● **Dati forniti**:
================
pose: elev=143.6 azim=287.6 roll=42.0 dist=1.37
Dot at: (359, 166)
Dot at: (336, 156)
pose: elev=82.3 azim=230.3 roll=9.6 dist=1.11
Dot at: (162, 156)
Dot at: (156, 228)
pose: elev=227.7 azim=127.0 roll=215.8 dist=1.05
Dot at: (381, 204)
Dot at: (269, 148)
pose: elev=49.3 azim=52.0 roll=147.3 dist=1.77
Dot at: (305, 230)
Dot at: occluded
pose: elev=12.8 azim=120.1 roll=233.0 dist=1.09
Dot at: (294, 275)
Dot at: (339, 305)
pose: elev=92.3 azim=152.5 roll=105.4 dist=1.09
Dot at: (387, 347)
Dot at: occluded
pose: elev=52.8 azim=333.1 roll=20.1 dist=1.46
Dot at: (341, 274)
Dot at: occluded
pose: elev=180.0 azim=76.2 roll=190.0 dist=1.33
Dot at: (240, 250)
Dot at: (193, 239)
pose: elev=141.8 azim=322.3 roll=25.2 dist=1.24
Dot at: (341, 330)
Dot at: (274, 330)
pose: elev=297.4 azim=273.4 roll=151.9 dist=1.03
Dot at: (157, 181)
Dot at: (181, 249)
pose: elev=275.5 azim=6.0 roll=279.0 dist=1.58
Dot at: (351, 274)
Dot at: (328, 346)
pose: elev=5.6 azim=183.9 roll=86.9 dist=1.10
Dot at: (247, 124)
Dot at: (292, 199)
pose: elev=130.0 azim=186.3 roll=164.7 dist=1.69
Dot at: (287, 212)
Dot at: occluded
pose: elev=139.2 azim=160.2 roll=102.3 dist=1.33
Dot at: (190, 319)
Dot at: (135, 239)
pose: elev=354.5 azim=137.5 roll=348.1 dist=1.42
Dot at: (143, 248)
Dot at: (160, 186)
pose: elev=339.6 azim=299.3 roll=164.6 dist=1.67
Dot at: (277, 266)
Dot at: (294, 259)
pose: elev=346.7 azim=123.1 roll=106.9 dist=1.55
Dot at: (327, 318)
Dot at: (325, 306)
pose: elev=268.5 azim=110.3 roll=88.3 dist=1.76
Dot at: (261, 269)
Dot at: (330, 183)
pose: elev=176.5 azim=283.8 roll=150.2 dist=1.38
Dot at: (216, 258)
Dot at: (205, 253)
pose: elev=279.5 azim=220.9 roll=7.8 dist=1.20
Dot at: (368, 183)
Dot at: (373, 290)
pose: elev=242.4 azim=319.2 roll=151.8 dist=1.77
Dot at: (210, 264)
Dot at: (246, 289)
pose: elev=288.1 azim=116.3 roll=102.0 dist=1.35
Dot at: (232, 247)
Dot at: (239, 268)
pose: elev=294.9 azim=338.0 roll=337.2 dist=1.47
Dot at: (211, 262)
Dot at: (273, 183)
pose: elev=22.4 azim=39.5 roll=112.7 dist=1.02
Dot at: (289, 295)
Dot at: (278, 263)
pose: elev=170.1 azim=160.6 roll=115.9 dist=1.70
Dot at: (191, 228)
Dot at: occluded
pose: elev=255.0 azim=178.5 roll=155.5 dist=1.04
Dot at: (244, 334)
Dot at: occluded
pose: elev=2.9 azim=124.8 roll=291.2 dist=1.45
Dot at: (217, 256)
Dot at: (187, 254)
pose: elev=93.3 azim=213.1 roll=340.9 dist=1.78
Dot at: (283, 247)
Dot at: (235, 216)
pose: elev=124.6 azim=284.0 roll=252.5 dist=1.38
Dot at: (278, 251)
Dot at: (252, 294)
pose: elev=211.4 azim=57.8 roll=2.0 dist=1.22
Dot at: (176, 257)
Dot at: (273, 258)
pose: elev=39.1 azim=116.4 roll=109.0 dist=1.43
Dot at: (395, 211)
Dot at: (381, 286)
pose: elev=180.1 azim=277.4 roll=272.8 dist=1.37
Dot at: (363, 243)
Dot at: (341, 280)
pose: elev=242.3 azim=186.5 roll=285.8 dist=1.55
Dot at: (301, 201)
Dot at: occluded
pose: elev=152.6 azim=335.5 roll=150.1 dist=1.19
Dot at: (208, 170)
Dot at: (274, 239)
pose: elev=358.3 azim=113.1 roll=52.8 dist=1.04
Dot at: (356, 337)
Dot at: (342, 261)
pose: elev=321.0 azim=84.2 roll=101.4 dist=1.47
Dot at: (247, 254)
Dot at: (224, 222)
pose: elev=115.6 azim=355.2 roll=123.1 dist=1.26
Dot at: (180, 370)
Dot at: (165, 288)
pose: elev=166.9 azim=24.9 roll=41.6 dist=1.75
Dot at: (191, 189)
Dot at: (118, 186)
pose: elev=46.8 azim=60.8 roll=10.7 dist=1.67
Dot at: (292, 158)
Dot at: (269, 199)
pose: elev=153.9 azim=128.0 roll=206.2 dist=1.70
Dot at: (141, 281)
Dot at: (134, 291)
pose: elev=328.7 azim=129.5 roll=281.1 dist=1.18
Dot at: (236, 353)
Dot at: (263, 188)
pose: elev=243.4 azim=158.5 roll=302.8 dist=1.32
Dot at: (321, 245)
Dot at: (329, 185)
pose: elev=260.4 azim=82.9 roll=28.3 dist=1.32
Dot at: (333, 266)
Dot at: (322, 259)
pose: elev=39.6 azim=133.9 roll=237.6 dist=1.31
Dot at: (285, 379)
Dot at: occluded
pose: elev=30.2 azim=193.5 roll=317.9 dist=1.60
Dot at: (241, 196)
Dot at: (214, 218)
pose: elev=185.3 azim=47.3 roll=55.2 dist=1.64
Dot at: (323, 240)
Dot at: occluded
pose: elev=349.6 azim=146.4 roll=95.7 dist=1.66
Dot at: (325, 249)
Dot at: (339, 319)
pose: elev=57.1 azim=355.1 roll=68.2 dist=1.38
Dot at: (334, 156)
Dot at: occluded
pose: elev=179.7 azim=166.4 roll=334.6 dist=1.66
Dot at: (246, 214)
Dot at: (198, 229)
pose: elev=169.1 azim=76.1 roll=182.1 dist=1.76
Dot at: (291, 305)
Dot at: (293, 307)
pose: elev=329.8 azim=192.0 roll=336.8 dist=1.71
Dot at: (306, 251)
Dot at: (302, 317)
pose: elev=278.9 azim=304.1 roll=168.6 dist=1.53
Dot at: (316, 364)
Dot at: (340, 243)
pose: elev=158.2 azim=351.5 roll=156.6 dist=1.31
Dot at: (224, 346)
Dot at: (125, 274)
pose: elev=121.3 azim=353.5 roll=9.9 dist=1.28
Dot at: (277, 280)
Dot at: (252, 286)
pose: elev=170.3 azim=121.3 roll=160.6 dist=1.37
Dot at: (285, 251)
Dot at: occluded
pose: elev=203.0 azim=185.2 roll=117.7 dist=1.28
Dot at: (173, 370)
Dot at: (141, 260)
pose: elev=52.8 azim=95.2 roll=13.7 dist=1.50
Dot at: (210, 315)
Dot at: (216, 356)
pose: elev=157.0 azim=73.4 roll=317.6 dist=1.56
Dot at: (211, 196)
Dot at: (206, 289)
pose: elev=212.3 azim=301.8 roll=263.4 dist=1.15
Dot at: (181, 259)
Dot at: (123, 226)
================
● **Testo del problema**: Aggiorna l'intero materiale sostituendo "pose" con "posa" e lascia invariato tutto il resto.

● **Risposta**:
posa: elev=143.6 azim=287.6 roll=42.0 dist=1.37
Dot at: (359, 166)
Dot at: (336, 156)
posa: elev=82.3 azim=230.3 roll=9.6 dist=1.11
Dot at: (162, 156)
Dot at: (156, 228)
posa: elev=227.7 azim=127.0 roll=215.8 dist=1.05
Dot at: (381, 204)
Dot at: (269, 148)
posa: elev=49.3 azim=52.0 roll=147.3 dist=1.77
Dot at: (305, 230)
Dot at: occluded
posa: elev=12.8 azim=120.1 roll=233.0 dist=1.09
Dot at: (294, 275)
Dot at: (339, 305)
posa: elev=92.3 azim=152.5 roll=105.4 dist=1.09
Dot at: (387, 347)
Dot at: occluded
posa: elev=52.8 azim=333.1 roll=20.1 dist=1.46
Dot at: (341, 274)
Dot at: occluded
posa: elev=180.0 azim=76.2 roll=190.0 dist=1.33
Dot at: (240, 250)
Dot at: (193, 239)
posa: elev=141.8 azim=322.3 roll=25.2 dist=1.24
Dot at: (341, 330)
Dot at: (274, 330)
posa: elev=297.4 azim=273.4 roll=151.9 dist=1.03
Dot at: (157, 181)
Dot at: (181, 249)
posa: elev=275.5 azim=6.0 roll=279.0 dist=1.58
Dot at: (351, 274)
Dot at: (328, 346)
posa: elev=5.6 azim=183.9 roll=86.9 dist=1.10
Dot at: (247, 124)
Dot at: (292, 199)
posa: elev=130.0 azim=186.3 roll=164.7 dist=1.69
Dot at: (287, 212)
Dot at: occluded
posa: elev=139.2 azim=160.2 roll=102.3 dist=1.33
Dot at: (190, 319)
Dot at: (135, 239)
posa: elev=354.5 azim=137.5 roll=348.1 dist=1.42
Dot at: (143, 248)
Dot at: (160, 186)
posa: elev=339.6 azim=299.3 roll=164.6 dist=1.67
Dot at: (277, 266)
Dot at: (294, 259)
posa: elev=346.7 azim=123.1 roll=106.9 dist=1.55
Dot at: (327, 318)
Dot at: (325, 306)
posa: elev=268.5 azim=110.3 roll=88.3 dist=1.76
Dot at: (261, 269)
Dot at: (330, 183)
posa: elev=176.5 azim=283.8 roll=150.2 dist=1.38
Dot at: (216, 258)
Dot at: (205, 253)
posa: elev=279.5 azim=220.9 roll=7.8 dist=1.20
Dot at: (368, 183)
Dot at: (373, 290)
posa: elev=242.4 azim=319.2 roll=151.8 dist=1.77
Dot at: (210, 264)
Dot at: (246, 289)
posa: elev=288.1 azim=116.3 roll=102.0 dist=1.35
Dot at: (232, 247)
Dot at: (239, 268)
posa: elev=294.9 azim=338.0 roll=337.2 dist=1.47
Dot at: (211, 262)
Dot at: (273, 183)
posa: elev=22.4 azim=39.5 roll=112.7 dist=1.02
Dot at: (289, 295)
Dot at: (278, 263)
posa: elev=170.1 azim=160.6 roll=115.9 dist=1.70
Dot at: (191, 228)
Dot at: occluded
posa: elev=255.0 azim=178.5 roll=155.5 dist=1.04
Dot at: (244, 334)
Dot at: occluded
posa: elev=2.9 azim=124.8 roll=291.2 dist=1.45
Dot at: (217, 256)
Dot at: (187, 254)
posa: elev=93.3 azim=213.1 roll=340.9 dist=1.78
Dot at: (283, 247)
Dot at: (235, 216)
posa: elev=124.6 azim=284.0 roll=252.5 dist=1.38
Dot at: (278, 251)
Dot at: (252, 294)
posa: elev=211.4 azim=57.8 roll=2.0 dist=1.22
Dot at: (176, 257)
Dot at: (273, 258)
posa: elev=39.1 azim=116.4 roll=109.0 dist=1.43
Dot at: (395, 211)
Dot at: (381, 286)
posa: elev=180.1 azim=277.4 roll=272.8 dist=1.37
Dot at: (363, 243)
Dot at: (341, 280)
posa: elev=242.3 azim=186.5 roll=285.8 dist=1.55
Dot at: (301, 201)
Dot at: occluded
posa: elev=152.6 azim=335.5 roll=150.1 dist=1.19
Dot at: (208, 170)
Dot at: (274, 239)
posa: elev=358.3 azim=113.1 roll=52.8 dist=1.04
Dot at: (356, 337)
Dot at: (342, 261)
posa: elev=321.0 azim=84.2 roll=101.4 dist=1.47
Dot at: (247, 254)
Dot at: (224, 222)
posa: elev=115.6 azim=355.2 roll=123.1 dist=1.26
Dot at: (180, 370)
Dot at: (165, 288)
posa: elev=166.9 azim=24.9 roll=41.6 dist=1.75
Dot at: (191, 189)
Dot at: (118, 186)
posa: elev=46.8 azim=60.8 roll=10.7 dist=1.67
Dot at: (292, 158)
Dot at: (269, 199)
posa: elev=153.9 azim=128.0 roll=206.2 dist=1.70
Dot at: (141, 281)
Dot at: (134, 291)
posa: elev=328.7 azim=129.5 roll=281.1 dist=1.18
Dot at: (236, 353)
Dot at: (263, 188)
posa: elev=243.4 azim=158.5 roll=302.8 dist=1.32
Dot at: (321, 245)
Dot at: (329, 185)
posa: elev=260.4 azim=82.9 roll=28.3 dist=1.32
Dot at: (333, 266)
Dot at: (322, 259)
posa: elev=39.6 azim=133.9 roll=237.6 dist=1.31
Dot at: (285, 379)
Dot at: occluded
posa: elev=30.2 azim=193.5 roll=317.9 dist=1.60
Dot at: (241, 196)
Dot at: (214, 218)
posa: elev=185.3 azim=47.3 roll=55.2 dist=1.64
Dot at: (323, 240)
Dot at: occluded
posa: elev=349.6 azim=146.4 roll=95.7 dist=1.66
Dot at: (325, 249)
Dot at: (339, 319)
posa: elev=57.1 azim=355.1 roll=68.2 dist=1.38
Dot at: (334, 156)
Dot at: occluded
posa: elev=179.7 azim=166.4 roll=334.6 dist=1.66
Dot at: (246, 214)
Dot at: (198, 229)
posa: elev=169.1 azim=76.1 roll=182.1 dist=1.76
Dot at: (291, 305)
Dot at: (293, 307)
posa: elev=329.8 azim=192.0 roll=336.8 dist=1.71
Dot at: (306, 251)
Dot at: (302, 317)
posa: elev=278.9 azim=304.1 roll=168.6 dist=1.53
Dot at: (316, 364)
Dot at: (340, 243)
posa: elev=158.2 azim=351.5 roll=156.6 dist=1.31
Dot at: (224, 346)
Dot at: (125, 274)
posa: elev=121.3 azim=353.5 roll=9.9 dist=1.28
Dot at: (277, 280)
Dot at: (252, 286)
posa: elev=170.3 azim=121.3 roll=160.6 dist=1.37
Dot at: (285, 251)
Dot at: occluded
posa: elev=203.0 azim=185.2 roll=117.7 dist=1.28
Dot at: (173, 370)
Dot at: (141, 260)
posa: elev=52.8 azim=95.2 roll=13.7 dist=1.50
Dot at: (210, 315)
Dot at: (216, 356)
posa: elev=157.0 azim=73.4 roll=317.6 dist=1.56
Dot at: (211, 196)
Dot at: (206, 289)
posa: elev=212.3 azim=301.8 roll=263.4 dist=1.15
Dot at: (181, 259)
Dot at: (123, 226)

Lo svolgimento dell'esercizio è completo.